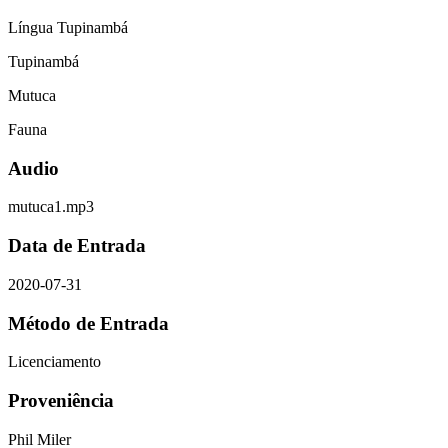
Língua Tupinambá
Tupinambá
Mutuca
Fauna
Audio
mutuca1.mp3
Data de Entrada
2020-07-31
Método de Entrada
Licenciamento
Proveniência
Phil Miler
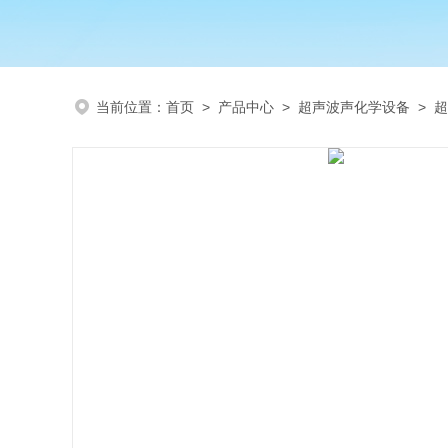
当前位置：
首页
>
产品中心
>
超声波声化学设备
>
超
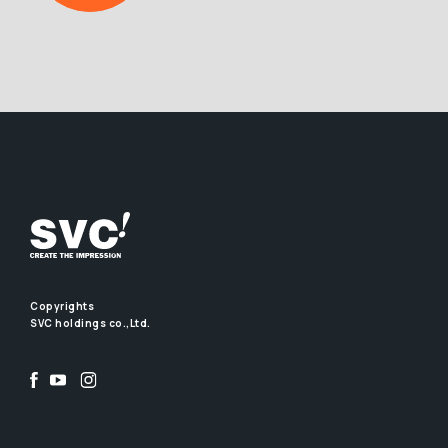
Copyrights
SVC holdings co.,Ltd.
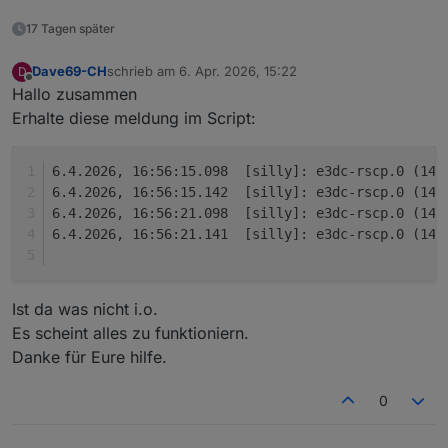
komische Verhalten, das irgendwann das Script
Danke schonmal
aussteigt und die Batterie mit voller Leistung auf
17 Tagen später
100% geladen wird (siehe grüner Kreis).
Dave69-CH
schrieb am
6. Apr. 2026, 15:22
D
zuletzt editiert von
Offline
Hallo zusammen
Erhalte diese meldung im Script:
6.4.2026, 16:56:15.098	[silly]
6.4.2026, 16:56:15.142	[silly]
6.4.2026, 16:56:21.098	[silly]
6.4.2026, 16:56:21.141	[silly]
Ist da was nicht i.o.
Es scheint alles zu funktioniern.
Danke für Eure hilfe.
0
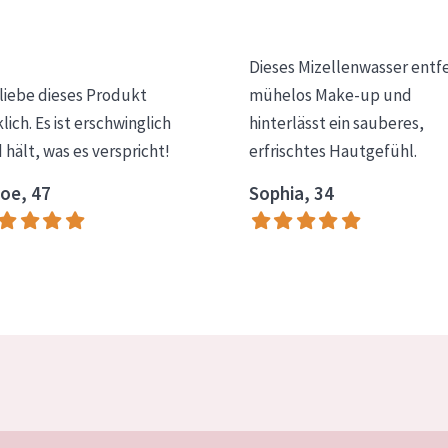
Dieses Mizellenwasser entf
 liebe dieses Produkt
mühelos Make-up und
klich. Es ist erschwinglich
hinterlässt ein sauberes,
 hält, was es verspricht!
erfrischtes Hautgefühl.
oe, 47
Sophia, 34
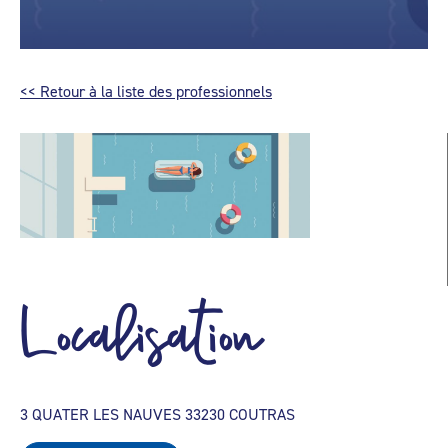
<< Retour à la liste des professionnels
Localisation
3 QUATER LES NAUVES 33230 COUTRAS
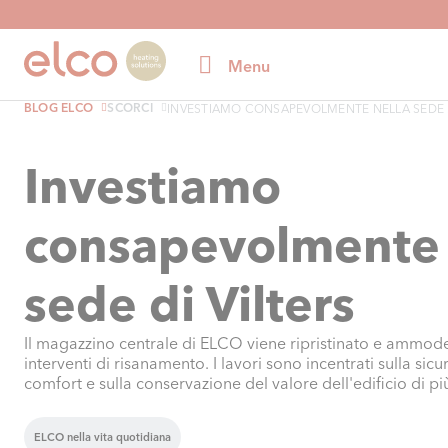
Menu
BLOG ELCO
SCORCI
INVESTIAMO CONSAPEVOLMENTE NELLA SEDE .
Investiamo
consapevolmente 
sede di Vilters
Il magazzino centrale di ELCO viene ripristinato e ammode
interventi di risanamento. I lavori sono incentrati sulla sicu
comfort e sulla conservazione del valore dell'edificio di più
ELCO nella vita quotidiana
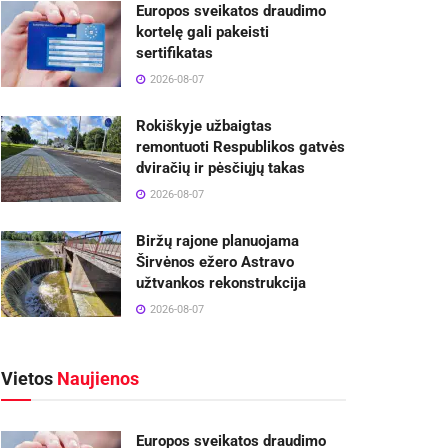
Europos sveikatos draudimo
kortelę gali pakeisti
sertifikatas
2026-08-07
Rokiškyje užbaigtas
remontuoti Respublikos gatvės
dviračių ir pėsčiųjų takas
2026-08-07
Biržų rajone planuojama
Širvėnos ežero Astravo
užtvankos rekonstrukcija
2026-08-07
Vietos
Naujienos
Europos sveikatos draudimo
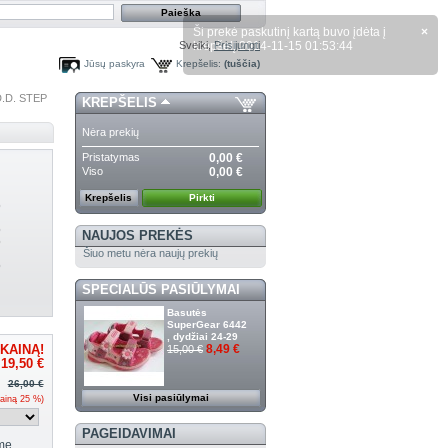
Sveiki,
Prisijungti
Jūsų paskyra
Krepšelis:
(tuščia)
.D. STEP
KREPŠELIS
Nėra prekių
Pristatymas
0,00 €
Viso
0,00 €
Krepšelis
Pirkti
)
)
NAUJOS PREKĖS
)
Šiuo metu nėra naujų prekių
)
SPECIALŪS PASIŪLYMAI
Basutės
SuperGear 6442
, dydžiai 24-29
8,49 €
15,00 €
KAINĄ!
19,50 €
26,00 €
Visi pasiūlymai
ainą
25
%)
PAGEIDAVIMAI
me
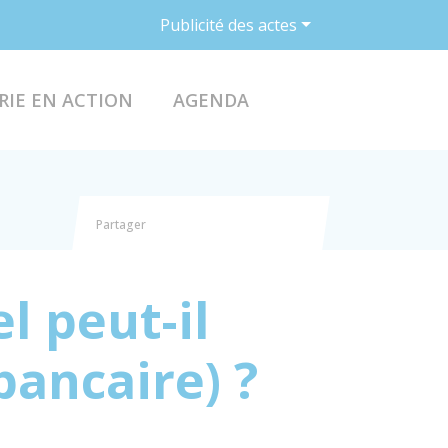
Publicité des actes
ACCÉDER AU FO
RIE EN ACTION
AGENDA
Partager
Partager sur Facebook
Partager sur X - Twitter
Partager sur Linkedin
Partager par email
l peut-il
bancaire) ?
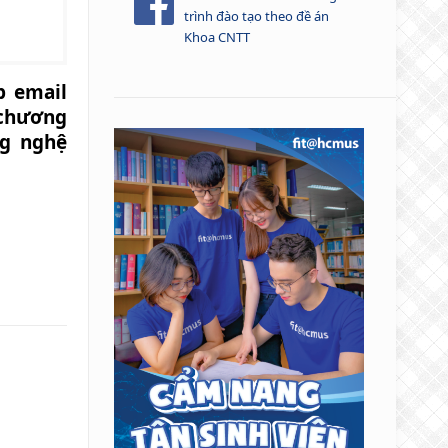
trình đào tạo theo đề án
Khoa CNTT
p email
chương
ng nghệ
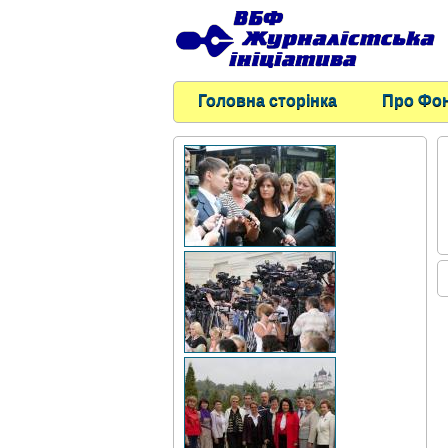
Головна сторінка
Про Фо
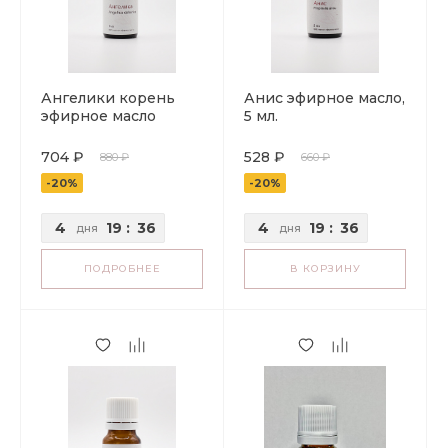
Ангелики корень
Анис эфирное масло,
эфирное масло
5 мл.
704 ₽
528 ₽
880 ₽
660 ₽
-20%
-20%
4
19
:
36
4
19
:
36
дня
дня
ПОДРОБНЕЕ
В КОРЗИНУ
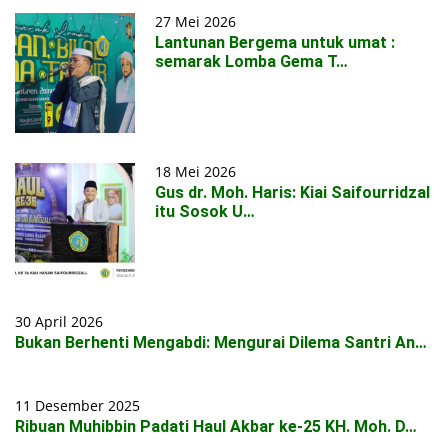
27 Mei 2026
Lantunan Bergema untuk umat :
semarak Lomba Gema T…
18 Mei 2026
Gus dr. Moh. Haris: Kiai Saifourridzal
itu Sosok U…
30 April 2026
Bukan Berhenti Mengabdi: Mengurai Dilema Santri An…
11 Desember 2025
Ribuan Muhibbin Padati Haul Akbar ke-25 KH. Moh. D…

• [Request] Render every line of text read from the pages in the listing above as a JSON list of strings, one string per line, with blank lines omitted. Leave out the picture markers.

• [Response to the task]
[
  "Língua Tupinambá",
  "Tupinambá",
  "Mutuca",
  "Fauna",
  "Audio",
  "mutuca1.mp3",
  "Data de Entrada",
  "2020-07-31",
  "Método de Entrada",
  "Licenciamento",
  "Proveniência",
  "Phil Miler",
  "当前位置：",
  "首页",
  ">",
  "产品中心",
  ">",
  "超声波声化学设备",
  ">",
  "超",
  "Copyrights",
  "SVC holdings co.,Ltd.",
  "komische Verhalten, das irgendwann das Script",
  "Danke schonmal",
  "aussteigt und die Batterie mit voller Leistung auf",
  "17 Tagen später",
  "100% geladen wird (siehe grüner Kreis).",
  "Dave69-CH",
  "schrieb am",
  "6. Apr. 2026, 15:22",
  "D",
  "zuletzt editiert von",
  "Offline",
  "Hallo zusammen",
  "Erhalte diese meldung im Script:",
  "6.4.2026, 16:56:15.098\t[silly]",
  "6.4.2026, 16:56:15.142\t[silly]",
  "6.4.2026, 16:56:21.098\t[silly]",
  "6.4.2026, 16:56:21.141\t[silly]",
  "Ist da was nicht i.o.",
  "Es scheint alles zu funktioniern.",
  "Danke für Eure hilfe.",
  "0",
  "Dieses Mizellenwasser entf",
  " liebe dieses Produkt",
  "mühelos Make-up und",
  "klich. Es ist erschwinglich",
  "hinterlässt ein sauberes,",
  " hält, was es verspricht!",
  "erfrischtes Hautgefühl.",
  "oe, 47",
  "Sophia, 34",
  "<< Retour à la liste des professionnels",
  "Localisation",
  "3 QUATER LES NAUVES 33230 COUTRAS",
  "Menu",
  "BLOG ELCO",
  "SCORCI",
  "INVESTIAMO CONSAPEVOLMENTE NELLA SEDE .",
  "Investiamo",
  "consapevolmente ",
  "sede di Vilters",
  "Il magazzino centrale di ELCO viene ripristinato e ammode",
  "interventi di risanamento. I lavori sono incentrati sulla sicu",
  "comfort e sulla conservazione del valore dell'edificio di più",
  "ELCO nella vita quotidiana",
  "Europos sveikatos draudimo",
  "kortelę gali pakeisti",
  "sertifikatas",
  "2026-08-07",
  "Rokiškyje užbaigtas",
  "remontuoti Respublikos gatvės",
  "dviračių ir pėsčiųjų takas",
  "2026-08-07",
  "Biržų rajone planuojama",
  "Širvėnos ežero Astravo",
  "užtvankos rekonstrukcija",
  "2026-08-07",
  "Vietos",
  "Naujienos",
  "Europos sveikatos draudimo",
  "Sveiki,",
  "Prisijungti",
  "Jūsų paskyra",
  "Krepšelis:",
  "(tuščia)",
  ".D. STEP",
  "KREPŠELIS",
  "Nėra prekių",
  "Pristatymas",
  "0,00 €",
  "Viso",
  "0,00 €",
  "Krepšelis",
  "Pirkti",
  ")",
  ")",
  "NAUJOS PREKĖS",
  ")",
  "Šiuo metu nėra naujų prekių",
  ")",
  "SPECIALŪS PASIŪLYMAI",
  "Basutės",
  "SuperGear 6442",
  ", dydžiai 24-29",
  "8,49 €",
  "15,00 €",
  "KAINĄ!",
  "19,50 €",
  "26,00 €",
  "Visi pasiūlymai",
  "ainą",
  "25",
  "%)",
  "PAGEIDAVIMAI",
  "me",
  "Publicité des actes",
  "ACCÉDER AU FO",
  "RIE EN ACTION",
  "AGENDA",
  "Partager",
  "Partager sur Facebook",
  "Partager sur X - Twitter",
  "Partager sur Linkedin",
  "Partager par email",
  "l peut-il",
  "bancaire) ?",
  "trình đào tạo theo đề án",
  "Khoa CNTT",
  "p email",
  "chương",
  "ng nghệ",
  "Головна сторінка",
  "Про Фо",
  "Ангелики корень",
  "Анис эфирное масло,",
  "эфирное масло",
  "5 мл.",
  "704 ₽",
  "528 ₽",
  "880 ₽",
  "660 ₽",
  "-20%",
  "-20%",
  "4",
  "19",
  ":",
  "36",
  "4",
  "19",
  ":",
  "36",
  "дня",
  "дня",
  "ПОДРОБНЕЕ",
  "В КОРЗИНУ",
  "27 Mei 2026",
  "Lantunan Bergema untuk umat :",
  "semarak Lomba Gema T…",
  "18 Mei 2026",
  "Gus dr. Moh. Haris: Kiai Saifourridzal",
  "itu Sosok U…",
  "30 April 2026",
  "Bukan Berhenti Mengabdi: Mengurai Dilema Santri An…",
  "11 Desember 2025",
  "Ribuan Muhibbin Padati Haul Akbar ke-25 KH. Moh. D…"
]